Pourtant, « il est difficile de savoir si l’accord d’échange de devises entre la Turquie et le Qatar aura des effets tangibles sur l’économie turque », a déclaré Agathe Demarais, directrice des prévisions mondiales à l’Economist Intelligence Unit. « La Turquie a désespérément besoin d’accéder aux lignes de swap en dollars américains, que la Fed américaine continue de retenir. L’accord de swap ne concerne que les échanges avec le Qatar, qui restent limités. »
Ce type de soutien de la Réserve fédérale américaine est hautement improbable, selon les économistes; la Fed reste réticente à répondre à la demande de la Turquie de lignes d’échange de dollars en raison de ce qui est considéré comme le niveau élevé de politisation de la banque centrale turque.
Le président américain Donald Trump salue le président turc Tayyip Erdogan lors d’une conférence de presse conjointe à la Maison Blanche à Washington, le 13 novembre 2019.
Ces dernières années, la banque centrale de Turquie est devenue de plus en plus sous le contrôle du président Recep Tayyip Erdogan, repoussant les investisseurs et sapant la confiance dans l’indépendance des autorités monétaires du pays. Les tensions politiques entre les deux alliés de l’OTAN restent également élevées à la suite de l’achat par la Turquie du système russe de défense antimissile S-400.

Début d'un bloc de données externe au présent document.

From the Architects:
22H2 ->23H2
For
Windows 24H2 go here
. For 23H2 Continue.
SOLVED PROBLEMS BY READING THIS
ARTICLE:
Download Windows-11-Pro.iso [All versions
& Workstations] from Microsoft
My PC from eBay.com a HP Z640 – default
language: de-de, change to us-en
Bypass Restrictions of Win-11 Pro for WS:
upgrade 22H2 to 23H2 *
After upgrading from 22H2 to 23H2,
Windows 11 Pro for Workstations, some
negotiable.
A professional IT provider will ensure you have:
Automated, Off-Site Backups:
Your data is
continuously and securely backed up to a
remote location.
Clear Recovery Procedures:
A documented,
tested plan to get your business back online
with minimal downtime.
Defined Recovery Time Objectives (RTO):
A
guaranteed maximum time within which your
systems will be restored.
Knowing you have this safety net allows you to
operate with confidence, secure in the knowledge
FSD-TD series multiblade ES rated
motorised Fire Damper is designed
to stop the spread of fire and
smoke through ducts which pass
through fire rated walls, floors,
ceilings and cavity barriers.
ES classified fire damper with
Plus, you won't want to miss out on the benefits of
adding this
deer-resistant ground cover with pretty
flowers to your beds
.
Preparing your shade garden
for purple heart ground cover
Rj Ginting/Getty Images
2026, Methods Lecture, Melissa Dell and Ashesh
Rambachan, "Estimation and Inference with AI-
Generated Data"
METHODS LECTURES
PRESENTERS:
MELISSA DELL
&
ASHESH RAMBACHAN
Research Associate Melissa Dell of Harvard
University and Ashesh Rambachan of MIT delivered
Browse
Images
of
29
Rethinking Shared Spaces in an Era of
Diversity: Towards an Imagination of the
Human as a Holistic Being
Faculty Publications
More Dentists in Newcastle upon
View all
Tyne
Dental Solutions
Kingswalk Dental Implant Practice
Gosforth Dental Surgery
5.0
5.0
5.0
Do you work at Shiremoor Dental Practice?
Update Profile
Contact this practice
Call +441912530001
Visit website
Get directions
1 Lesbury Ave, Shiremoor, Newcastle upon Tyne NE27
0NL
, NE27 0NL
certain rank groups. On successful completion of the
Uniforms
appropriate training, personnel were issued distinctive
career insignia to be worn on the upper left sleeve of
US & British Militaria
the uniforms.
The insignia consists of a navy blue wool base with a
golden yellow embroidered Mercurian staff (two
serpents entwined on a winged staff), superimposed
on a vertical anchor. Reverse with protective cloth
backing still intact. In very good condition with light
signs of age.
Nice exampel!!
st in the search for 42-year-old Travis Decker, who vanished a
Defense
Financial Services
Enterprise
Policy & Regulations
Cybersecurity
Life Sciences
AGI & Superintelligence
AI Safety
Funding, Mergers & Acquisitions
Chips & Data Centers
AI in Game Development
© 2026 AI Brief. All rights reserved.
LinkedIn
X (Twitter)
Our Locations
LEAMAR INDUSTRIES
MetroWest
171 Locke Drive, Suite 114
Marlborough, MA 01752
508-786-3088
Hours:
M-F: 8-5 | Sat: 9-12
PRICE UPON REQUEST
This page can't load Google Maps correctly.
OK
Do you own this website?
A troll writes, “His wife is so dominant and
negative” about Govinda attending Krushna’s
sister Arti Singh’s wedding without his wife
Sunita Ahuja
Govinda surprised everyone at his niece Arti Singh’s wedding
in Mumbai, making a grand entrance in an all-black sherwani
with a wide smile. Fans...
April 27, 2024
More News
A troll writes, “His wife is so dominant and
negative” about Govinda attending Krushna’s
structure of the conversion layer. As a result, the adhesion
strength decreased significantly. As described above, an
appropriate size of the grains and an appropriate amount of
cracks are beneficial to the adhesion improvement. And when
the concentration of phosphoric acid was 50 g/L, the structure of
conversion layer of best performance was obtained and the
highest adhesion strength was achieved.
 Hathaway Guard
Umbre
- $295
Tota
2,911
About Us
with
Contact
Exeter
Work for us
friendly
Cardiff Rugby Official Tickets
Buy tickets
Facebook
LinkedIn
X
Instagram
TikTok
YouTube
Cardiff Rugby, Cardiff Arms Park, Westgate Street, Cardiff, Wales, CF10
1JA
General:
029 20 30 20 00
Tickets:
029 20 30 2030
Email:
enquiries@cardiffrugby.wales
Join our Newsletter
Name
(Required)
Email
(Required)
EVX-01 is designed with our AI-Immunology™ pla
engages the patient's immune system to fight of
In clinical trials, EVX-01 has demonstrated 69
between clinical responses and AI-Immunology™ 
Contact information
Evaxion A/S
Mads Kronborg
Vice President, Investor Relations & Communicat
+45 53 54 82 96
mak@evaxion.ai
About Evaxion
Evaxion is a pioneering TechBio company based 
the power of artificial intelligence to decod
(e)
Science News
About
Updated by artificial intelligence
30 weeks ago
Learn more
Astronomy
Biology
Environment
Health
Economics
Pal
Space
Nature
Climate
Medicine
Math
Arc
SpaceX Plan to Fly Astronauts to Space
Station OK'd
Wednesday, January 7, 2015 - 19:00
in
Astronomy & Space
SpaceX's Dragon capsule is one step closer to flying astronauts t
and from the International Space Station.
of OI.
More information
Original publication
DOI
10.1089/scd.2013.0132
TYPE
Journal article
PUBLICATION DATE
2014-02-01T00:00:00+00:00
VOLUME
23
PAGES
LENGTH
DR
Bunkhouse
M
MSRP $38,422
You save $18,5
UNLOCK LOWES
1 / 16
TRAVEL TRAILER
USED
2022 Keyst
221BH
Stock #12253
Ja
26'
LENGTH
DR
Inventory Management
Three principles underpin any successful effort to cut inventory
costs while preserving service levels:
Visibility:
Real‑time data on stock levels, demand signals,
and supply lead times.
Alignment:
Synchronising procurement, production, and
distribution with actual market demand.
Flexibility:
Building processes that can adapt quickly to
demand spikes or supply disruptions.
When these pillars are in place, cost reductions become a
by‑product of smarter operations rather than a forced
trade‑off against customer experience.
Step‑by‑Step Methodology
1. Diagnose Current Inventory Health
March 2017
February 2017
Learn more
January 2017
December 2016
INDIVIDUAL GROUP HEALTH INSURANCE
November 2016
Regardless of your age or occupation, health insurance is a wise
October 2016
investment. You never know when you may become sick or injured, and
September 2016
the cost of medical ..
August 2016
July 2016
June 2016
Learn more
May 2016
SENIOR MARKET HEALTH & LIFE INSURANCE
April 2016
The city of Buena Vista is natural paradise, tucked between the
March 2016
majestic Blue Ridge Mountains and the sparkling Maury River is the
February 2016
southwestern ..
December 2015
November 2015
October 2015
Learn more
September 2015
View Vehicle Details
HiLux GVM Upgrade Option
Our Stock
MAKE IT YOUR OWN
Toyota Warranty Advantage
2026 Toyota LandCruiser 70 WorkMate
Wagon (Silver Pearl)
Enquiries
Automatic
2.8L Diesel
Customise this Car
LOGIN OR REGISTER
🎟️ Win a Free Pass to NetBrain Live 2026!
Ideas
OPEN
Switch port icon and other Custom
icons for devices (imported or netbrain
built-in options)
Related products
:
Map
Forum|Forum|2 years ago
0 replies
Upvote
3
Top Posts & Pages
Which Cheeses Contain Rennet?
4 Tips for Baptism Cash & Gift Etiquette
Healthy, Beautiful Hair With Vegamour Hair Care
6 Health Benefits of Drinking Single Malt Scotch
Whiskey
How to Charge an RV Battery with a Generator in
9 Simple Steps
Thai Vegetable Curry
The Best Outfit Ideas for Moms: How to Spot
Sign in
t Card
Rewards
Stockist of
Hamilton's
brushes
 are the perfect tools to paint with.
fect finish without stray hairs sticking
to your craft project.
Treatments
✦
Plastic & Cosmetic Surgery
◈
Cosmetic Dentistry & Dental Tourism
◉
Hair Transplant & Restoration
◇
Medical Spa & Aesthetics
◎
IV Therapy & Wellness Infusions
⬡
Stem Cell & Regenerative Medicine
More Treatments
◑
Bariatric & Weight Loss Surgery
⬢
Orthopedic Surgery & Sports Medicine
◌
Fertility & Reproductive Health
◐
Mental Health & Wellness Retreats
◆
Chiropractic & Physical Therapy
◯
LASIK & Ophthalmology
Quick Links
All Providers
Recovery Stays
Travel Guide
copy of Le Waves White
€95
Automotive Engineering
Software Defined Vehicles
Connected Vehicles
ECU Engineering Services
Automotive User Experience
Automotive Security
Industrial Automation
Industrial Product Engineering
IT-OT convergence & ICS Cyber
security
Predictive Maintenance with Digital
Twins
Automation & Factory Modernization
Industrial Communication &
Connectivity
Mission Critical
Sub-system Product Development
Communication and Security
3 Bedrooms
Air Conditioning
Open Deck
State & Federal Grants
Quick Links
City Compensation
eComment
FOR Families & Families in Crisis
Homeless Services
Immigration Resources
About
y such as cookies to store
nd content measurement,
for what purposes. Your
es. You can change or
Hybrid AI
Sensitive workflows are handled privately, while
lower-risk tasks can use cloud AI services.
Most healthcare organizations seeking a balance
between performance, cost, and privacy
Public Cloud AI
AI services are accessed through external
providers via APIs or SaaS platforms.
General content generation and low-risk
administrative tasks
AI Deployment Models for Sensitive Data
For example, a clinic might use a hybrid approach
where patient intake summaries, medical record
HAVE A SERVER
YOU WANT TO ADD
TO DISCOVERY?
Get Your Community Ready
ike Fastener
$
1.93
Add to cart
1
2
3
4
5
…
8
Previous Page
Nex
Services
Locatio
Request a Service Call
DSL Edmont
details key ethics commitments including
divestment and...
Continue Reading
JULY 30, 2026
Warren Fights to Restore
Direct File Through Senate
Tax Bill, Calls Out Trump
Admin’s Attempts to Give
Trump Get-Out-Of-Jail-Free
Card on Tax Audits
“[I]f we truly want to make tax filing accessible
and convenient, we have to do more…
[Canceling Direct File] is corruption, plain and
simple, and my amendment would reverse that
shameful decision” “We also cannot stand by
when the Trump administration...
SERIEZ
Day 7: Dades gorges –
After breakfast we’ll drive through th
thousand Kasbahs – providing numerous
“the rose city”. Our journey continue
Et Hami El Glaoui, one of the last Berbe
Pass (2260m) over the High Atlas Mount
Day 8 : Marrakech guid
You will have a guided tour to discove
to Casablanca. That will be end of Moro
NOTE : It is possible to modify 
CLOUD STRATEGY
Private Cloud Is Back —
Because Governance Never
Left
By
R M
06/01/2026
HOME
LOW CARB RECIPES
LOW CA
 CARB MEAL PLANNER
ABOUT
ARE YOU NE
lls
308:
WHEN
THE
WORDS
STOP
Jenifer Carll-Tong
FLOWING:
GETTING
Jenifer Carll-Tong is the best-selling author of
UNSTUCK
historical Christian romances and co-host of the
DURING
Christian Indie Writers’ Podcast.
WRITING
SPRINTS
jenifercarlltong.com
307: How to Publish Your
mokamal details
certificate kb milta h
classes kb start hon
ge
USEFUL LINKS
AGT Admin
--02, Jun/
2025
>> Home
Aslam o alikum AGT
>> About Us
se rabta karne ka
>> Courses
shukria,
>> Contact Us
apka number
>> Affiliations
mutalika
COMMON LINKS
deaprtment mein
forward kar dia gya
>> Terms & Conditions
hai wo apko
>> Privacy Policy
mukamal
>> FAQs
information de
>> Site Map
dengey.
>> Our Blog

« D’un point de vue géopolitique, les États-Unis sont fermement opposés à la conclusion de tels accords, qui visent à abandonner le dollar américain », a fait remarquer Demarais, notant une fonction clé de ces accords d’échange, qui sont souvent utilisés pour contourner les sanctions américaines et rendre le dollar non pertinent. « Les tensions américano-turques ne feront qu’augmenter, ce qui représente la principale menace pour l’économie turque. »
Le régulateur bancaire du pays a également annoncé mercredi l’exemption de deux banques – Euroclear Bank et
Clearstream Banking – des restrictions imposées aux banques turques contre les transactions avec des institutions étrangères en lire. Les restrictions radicales imposées par le régulateur aux étrangers qui négocient de la livre au début du mois de mai étaient une tentative pour endiguer la vente à découvert et la spéculation contre la devise, mais ont eu un échec spectaculaire, effrayant les investisseurs et envoyant la livre à des niveaux record.
De l’exemption de mercredi, Tim Ash, stratège senior des marchés émergents chez Bluebay Asset Management, a déclaré: « Mouvement positif. Devinez (ceci) souligne que les autorités turques veulent encore de l’argent collant pour investir sur les marchés turcs, mais les avertissements sont clairs pour les » spéculateurs » de ne pas prendre les autorités pour court-circuiter la lire. »
La Turquie abrite actuellement le plus grand nombre de cas de coronavirus dans la région du Moyen-Orient, avec près de 150 000, ayant dépassé l’Iran à la mi-avril. Mais son économie était déjà sous pression avant le coup du coronavirus.
Aujourd’hui, après près de deux ans d’affaiblissement de la monnaie, d’endettement élevé et de réserves de change qui disparaissent rapidement, le pays est particulièrement mal placé pour faire face à une pandémie. Son taux de chômage était déjà proche de 14% en janvier, avant que l’économie ne ressente l’impact du coronavirus, et son industrie touristique massive est en passe d’être décimée dans un avenir proche.